Assuming the comment by the district attorney constituted misconduct and accepting the fact that the court's comment constituted error, the issue for determination is whether such misconduct and error require a reversal of the judgment. Under the holding in People v. Bostick, 62 A.C. 869, 876, 44 Cal.Rptr. 649, 402 P.2d 529, the rule prescribed by article VI, § 4 1/2 of the California Constitution is applicable to this situation. After an examination of the entire cause, including the evidence, and applying the miscarriage of justice test approved in People v. Watson, 46 Cal.2d 818, 836, 299 P.2d 243, we have concluded that the misconduct and error in question do not authorize a reversal. The case presented by the prosecution against the defendant upon the charge of which he was convicted was uncontradicted. The testimony of the victim establishing the offense of assault with intent to commit rape was corroborated by evidence of the physical injury she had sustained, by the fact she complained of the defendant's conduct immediately upon her arrival home, by the seminal stains upon her clothing, and by the defendant's telephone conversation with Mr. Helyi. It is inconceivable that the jury would have found the defendant not guilty of the offense of assault had neither the district attorney nor the court commented upon the fact that he failed to testify. Even though comment upon the defendant's failure to testify may have been improper, the fact remains that he did not testify and the case made out against him by the prosecution was uncontradicted. Through his attorney he argued to the jury that the bruises the victim received may have been sustained while she was dancing or, because she had gone to the beach after the alleged assault and before the time when pictures of the bruises were taken, they may have been sustained while she was swimming in the surf. The latter inference ignores the fact that the bruises were observed by Mr. and Mrs. Helyi, by the doctor, and by the police before the victim had gone to the beach. This was a grasping-at-straws type of argument which emphasizes the strength of the case against the defendant.
The verdict finding the defendant not guilty of rape is consistent with the testimony of the doctor that, in his opinion, the bruising of the labia was not caused by penetration in an act of intercourse, but by other means. Acceptance of this testimony did not discredit that of the victim with respect to incidents other than the act of penetration, about which it was obvious she related only her belief concerning the object of penetration. It would appear that insofar as the offense of rape was concerned the jury was not influenced by the comments of the deputy district attorney or the court, and this fact supports the conclusion that they were not influenced by such comments in finding the defendant guilty of assault with intent to commit rape.

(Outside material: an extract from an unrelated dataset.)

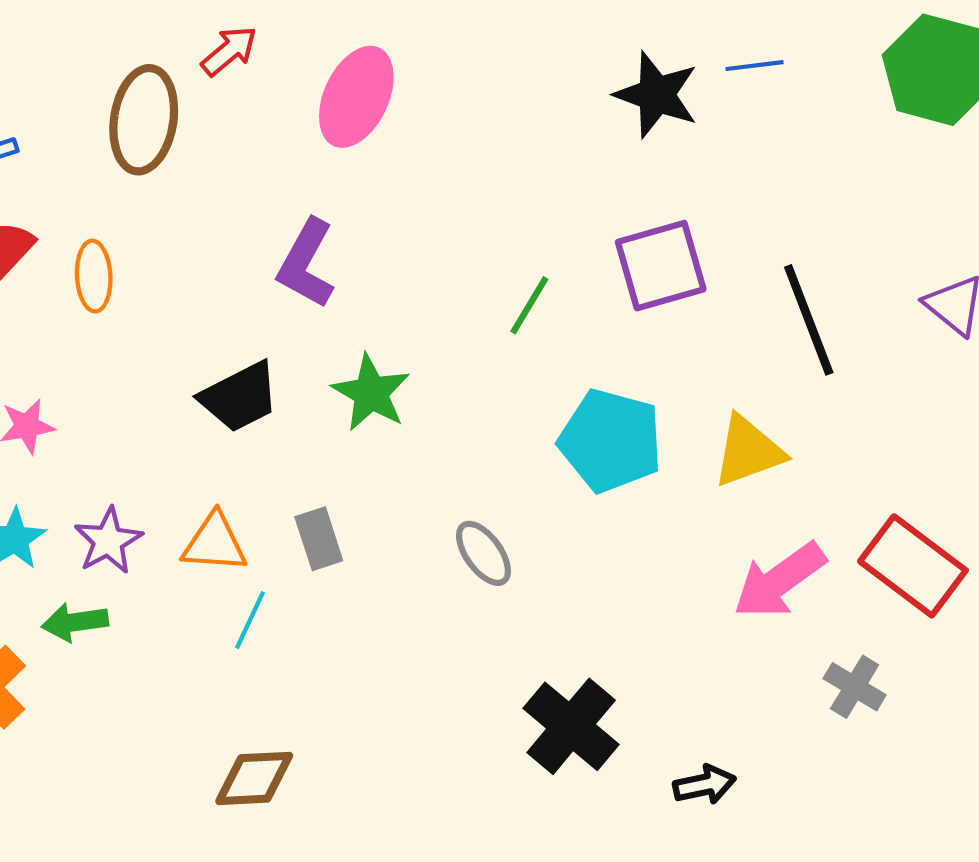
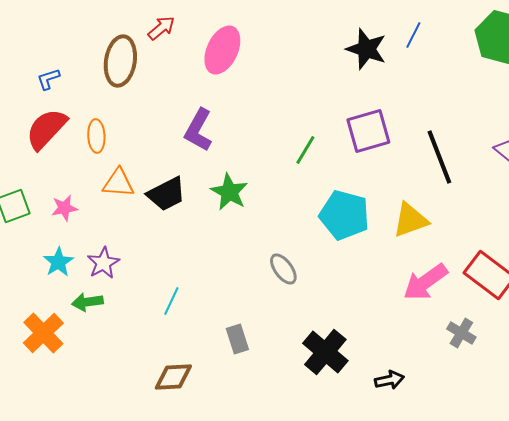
blue line: (754, 66) -> (413, 35), turned -56
gray rectangle: (319, 539) -> (237, 339), moved
orange triangle: (215, 543) -> (118, 183), moved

The defendant moved for a new trial. At the hearing on the motion his counsel argued the matter and engaged in a discourse with the court which culminated in setting a date for hearing upon an application for probation. No formal expression of an order denying the motion for new trial was made. The defendant contends that the court did not rule upon it. There is no merit to this contention. The record shows that the arguments presented by counsel in support of the motion were considered and expressly rejected. Subsequently the application for probation was denied and the defendant sentenced to imprisonment in the state prison. Thereupon the court stated:
‘For the record, I don't know whether the Court made the statement in so many words last week that the motion for new trial was denied, but I guess we all understood it was, so we will make the record complete on that point.’
Under the circumstances, the pronouncement of judgment was equivalent to a formal order denying defendant's motion for a new trial. (People v. Blackman, 223 Cal.App.2d 303, 306, 35 Cal.Rptr. 761.)
The judgment is affirmed.
GERALD BROWN, P. J., and WHELAN, J., concur.